Saisi par des députés le 21 février dernier, le Conseil constitutionnel vient de rendre sa décision, en validant l’essentiel de la réforme du Code du travail.
Avant d’examiner en détail la teneur de sa décision, on notera d’emblée qu’il n’a soulevé d’office aucune autre question de conformité à la Constitution et qu’il ne s’est donc pas prononcé sur la Constitutionnalité des autres dispositions que celles examinées dans sa décision du 21 mars.
Négociation collective
Recours contre les conventions et accords collectifs
Le Conseil constitutionnel décide que l’article L 2262-14 du Code du travail dans sa rédaction issue de l’ordonnance 2017-1385 du 22 septembre 2017, en fixant à 2 mois le délai de recours de l'action en nullité des accords collectifs, permet de garantir leur sécurité juridique en évitant qu'ils puissent être contestés longtemps après leur conclusion. Il relève que ce texte ne prive pas les salariés de la possibilité de contester, sans condition de délai, par la voie de l'exception, l'illégalité d'une clause de convention ou d'accord collectif, à l'occasion d'un litige individuel la mettant en œuvre.
Le Conseil constitutionnel émet une réserve d’interprétation s’agissant du 2° de l’article L 2262-14 précité, en précisant que le délai de recours contre un accord dont certains passages n’ont pas été publiés dans la base de données nationales en application de l’article L 2231-5-1 du Code du travail ne saurait, sans méconnaître le droit à un recours juridictionnel effectif, courir à l'encontre des personnes autres que les syndicats disposant d’une section syndicale dans l’entreprise qu'à compter du moment où elles en ont valablement eu connaissance (paragraphe 35).
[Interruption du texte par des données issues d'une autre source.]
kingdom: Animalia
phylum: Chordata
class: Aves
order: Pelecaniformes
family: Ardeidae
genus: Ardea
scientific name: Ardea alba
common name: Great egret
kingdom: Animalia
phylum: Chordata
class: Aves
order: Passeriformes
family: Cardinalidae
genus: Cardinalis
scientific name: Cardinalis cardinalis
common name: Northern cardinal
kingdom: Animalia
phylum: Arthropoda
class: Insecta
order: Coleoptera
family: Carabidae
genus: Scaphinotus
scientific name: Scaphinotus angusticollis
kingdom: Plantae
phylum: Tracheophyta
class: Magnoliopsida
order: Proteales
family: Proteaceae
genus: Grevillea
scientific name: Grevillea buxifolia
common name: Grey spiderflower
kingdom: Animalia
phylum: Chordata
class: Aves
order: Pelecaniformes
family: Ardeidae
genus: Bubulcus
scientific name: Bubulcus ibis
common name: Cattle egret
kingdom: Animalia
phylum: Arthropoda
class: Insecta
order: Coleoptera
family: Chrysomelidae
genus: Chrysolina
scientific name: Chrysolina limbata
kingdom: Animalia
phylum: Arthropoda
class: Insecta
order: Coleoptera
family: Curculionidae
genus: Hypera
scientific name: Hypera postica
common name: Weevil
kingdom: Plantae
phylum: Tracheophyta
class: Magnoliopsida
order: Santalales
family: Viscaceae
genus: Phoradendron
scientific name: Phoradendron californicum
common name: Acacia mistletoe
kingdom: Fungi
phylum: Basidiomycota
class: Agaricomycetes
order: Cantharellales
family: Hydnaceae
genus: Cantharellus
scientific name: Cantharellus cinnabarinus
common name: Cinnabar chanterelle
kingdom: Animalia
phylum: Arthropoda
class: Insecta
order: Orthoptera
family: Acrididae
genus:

Projets d’accord dans les entreprises de moins de 11 salariés (ou de moins de 20 sans élus)
Le Conseil constitutionnel écarte les reproches de méconnaissance du principe de participation des travailleurs et de la liberté syndicale que le recours adressait aux articles L 2232-21 et L 2232-23 tels qu'issus de l'ordonnance 2017-1385 du 22 septembre 2017, lesquels permettent à l'employeur, dans une entreprise comptant moins de 20 salariés, de soumettre à la consultation des salariés un projet d'accord ou un avenant de révision portant sur les thèmes ouverts à la négociation collective d'entreprise.
Négociation dans les entreprises de 11 à moins de 50 salariés
Les dispositions légales permettant, dans les entreprises de 11 à moins de 50 salariés sans délégué syndical, à l’employeur de choisir unilatéralement son interlocuteur pour négocier un accord d’entreprise (C. trav. art. L 2232-23-1 résultant de l’article 2 de la loi de ratification) ne méconnaissent pas le principe de participation et de la liberté syndicale car elles n’ont ni pour objet ni pour effet de faire obstacle à l’intervention des syndicats représentatifs dans la détermination collective des conditions de travail.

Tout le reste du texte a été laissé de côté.